(Beginning of Record excerpts)

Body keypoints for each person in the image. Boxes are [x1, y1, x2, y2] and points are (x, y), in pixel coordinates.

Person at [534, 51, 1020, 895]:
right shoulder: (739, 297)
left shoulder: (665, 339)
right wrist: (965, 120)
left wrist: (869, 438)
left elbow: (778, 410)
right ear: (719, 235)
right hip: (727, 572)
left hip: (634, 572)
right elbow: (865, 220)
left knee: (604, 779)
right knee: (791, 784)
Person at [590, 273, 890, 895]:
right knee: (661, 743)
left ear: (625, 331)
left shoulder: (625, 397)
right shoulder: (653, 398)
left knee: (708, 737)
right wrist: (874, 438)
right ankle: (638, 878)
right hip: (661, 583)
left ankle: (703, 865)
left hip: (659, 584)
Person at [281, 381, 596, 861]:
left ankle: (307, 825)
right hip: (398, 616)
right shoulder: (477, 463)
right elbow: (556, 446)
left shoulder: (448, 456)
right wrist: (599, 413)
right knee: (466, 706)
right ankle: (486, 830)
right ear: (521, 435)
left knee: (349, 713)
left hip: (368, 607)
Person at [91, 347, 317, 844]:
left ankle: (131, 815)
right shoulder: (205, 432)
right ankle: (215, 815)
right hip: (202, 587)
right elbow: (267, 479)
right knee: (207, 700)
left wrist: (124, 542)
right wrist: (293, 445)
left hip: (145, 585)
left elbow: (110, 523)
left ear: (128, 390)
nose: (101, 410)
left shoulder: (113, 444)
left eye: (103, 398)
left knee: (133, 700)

(End of Record excerpts)
(Beginning of Record excerpts)

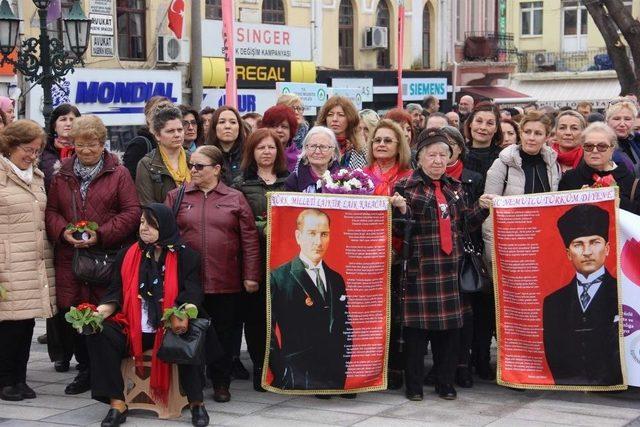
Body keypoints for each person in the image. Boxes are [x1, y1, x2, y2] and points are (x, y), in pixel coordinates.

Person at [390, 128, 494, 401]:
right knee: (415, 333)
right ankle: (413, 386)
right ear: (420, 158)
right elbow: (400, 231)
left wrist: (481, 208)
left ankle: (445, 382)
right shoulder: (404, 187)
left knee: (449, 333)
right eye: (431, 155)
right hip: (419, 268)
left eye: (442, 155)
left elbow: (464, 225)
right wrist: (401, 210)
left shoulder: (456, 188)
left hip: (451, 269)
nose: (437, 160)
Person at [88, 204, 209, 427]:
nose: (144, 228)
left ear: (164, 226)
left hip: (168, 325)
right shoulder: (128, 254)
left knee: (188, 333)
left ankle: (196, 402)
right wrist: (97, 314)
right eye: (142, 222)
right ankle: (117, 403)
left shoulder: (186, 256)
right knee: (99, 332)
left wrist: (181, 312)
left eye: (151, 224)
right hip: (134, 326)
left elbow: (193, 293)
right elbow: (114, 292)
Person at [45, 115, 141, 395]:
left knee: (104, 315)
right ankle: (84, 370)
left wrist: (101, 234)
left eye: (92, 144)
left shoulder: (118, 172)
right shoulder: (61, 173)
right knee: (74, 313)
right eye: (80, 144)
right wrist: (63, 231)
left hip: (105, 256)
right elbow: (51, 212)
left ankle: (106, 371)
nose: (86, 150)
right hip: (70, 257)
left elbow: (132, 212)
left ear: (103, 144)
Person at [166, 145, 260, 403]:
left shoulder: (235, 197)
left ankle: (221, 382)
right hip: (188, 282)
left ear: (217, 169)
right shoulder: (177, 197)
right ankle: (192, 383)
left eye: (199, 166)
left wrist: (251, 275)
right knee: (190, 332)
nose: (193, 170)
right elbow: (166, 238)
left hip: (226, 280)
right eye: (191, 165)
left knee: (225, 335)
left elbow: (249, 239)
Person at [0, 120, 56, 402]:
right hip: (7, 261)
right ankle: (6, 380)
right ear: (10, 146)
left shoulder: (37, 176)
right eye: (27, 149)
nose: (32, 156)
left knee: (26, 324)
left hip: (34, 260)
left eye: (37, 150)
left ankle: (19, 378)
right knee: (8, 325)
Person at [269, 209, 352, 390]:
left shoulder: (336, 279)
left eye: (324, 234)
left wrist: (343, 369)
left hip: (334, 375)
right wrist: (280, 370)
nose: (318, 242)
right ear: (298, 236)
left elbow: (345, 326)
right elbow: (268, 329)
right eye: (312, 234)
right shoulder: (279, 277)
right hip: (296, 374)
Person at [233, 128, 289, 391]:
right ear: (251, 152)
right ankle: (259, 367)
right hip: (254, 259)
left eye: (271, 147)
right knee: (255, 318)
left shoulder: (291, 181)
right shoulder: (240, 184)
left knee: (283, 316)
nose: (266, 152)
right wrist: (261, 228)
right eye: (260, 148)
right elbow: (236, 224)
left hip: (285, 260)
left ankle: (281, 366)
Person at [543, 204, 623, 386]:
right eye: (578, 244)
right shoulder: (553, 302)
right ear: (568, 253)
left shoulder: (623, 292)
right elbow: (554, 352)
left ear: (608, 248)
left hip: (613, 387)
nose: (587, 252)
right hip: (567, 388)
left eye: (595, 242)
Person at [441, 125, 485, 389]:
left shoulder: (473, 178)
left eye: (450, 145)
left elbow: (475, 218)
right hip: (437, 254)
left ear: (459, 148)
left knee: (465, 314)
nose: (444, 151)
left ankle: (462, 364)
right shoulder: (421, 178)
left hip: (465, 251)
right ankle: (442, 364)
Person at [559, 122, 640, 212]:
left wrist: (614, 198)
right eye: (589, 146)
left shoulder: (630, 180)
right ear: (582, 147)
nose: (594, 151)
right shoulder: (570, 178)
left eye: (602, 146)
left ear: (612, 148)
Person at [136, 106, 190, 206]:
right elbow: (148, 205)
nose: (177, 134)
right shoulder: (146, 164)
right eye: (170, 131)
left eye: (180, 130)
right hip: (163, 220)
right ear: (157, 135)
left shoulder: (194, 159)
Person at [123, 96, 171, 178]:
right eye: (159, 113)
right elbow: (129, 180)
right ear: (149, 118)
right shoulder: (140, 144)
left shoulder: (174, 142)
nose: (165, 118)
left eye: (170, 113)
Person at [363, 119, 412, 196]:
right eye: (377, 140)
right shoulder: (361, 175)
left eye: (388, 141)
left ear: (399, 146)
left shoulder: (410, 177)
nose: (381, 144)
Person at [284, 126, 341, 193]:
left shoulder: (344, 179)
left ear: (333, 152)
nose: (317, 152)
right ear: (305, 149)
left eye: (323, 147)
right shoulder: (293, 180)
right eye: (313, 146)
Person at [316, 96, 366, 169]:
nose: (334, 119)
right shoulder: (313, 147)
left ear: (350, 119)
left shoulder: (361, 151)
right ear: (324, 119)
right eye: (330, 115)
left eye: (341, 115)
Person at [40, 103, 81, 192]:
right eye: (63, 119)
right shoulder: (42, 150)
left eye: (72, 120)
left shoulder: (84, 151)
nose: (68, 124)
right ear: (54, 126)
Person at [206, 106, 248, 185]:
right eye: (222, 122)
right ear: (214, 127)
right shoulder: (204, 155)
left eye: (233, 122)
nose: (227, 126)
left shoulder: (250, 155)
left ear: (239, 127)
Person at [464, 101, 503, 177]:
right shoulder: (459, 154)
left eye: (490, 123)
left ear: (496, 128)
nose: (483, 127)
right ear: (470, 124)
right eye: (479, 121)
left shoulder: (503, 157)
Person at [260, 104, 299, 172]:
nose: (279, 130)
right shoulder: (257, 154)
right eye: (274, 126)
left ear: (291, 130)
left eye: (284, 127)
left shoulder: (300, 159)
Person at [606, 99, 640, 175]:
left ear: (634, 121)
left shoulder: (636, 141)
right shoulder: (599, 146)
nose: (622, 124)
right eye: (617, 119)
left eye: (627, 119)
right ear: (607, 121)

(End of Record excerpts)

* Description of the task: From the records above, copy out the line with "left wrist: (614, 198)", the line with "nose: (165, 118)", and every line between them, word for word.

* Output for this exercise:
left wrist: (614, 198)
right eye: (589, 146)
left shoulder: (630, 180)
right ear: (582, 147)
nose: (594, 151)
right shoulder: (570, 178)
left eye: (602, 146)
left ear: (612, 148)
Person at [136, 106, 190, 206]:
right elbow: (148, 205)
nose: (177, 134)
right shoulder: (146, 164)
right eye: (170, 131)
left eye: (180, 130)
right hip: (163, 220)
right ear: (157, 135)
left shoulder: (194, 159)
Person at [123, 96, 171, 178]:
right eye: (159, 113)
right elbow: (129, 180)
right ear: (149, 118)
right shoulder: (140, 144)
left shoulder: (174, 142)
nose: (165, 118)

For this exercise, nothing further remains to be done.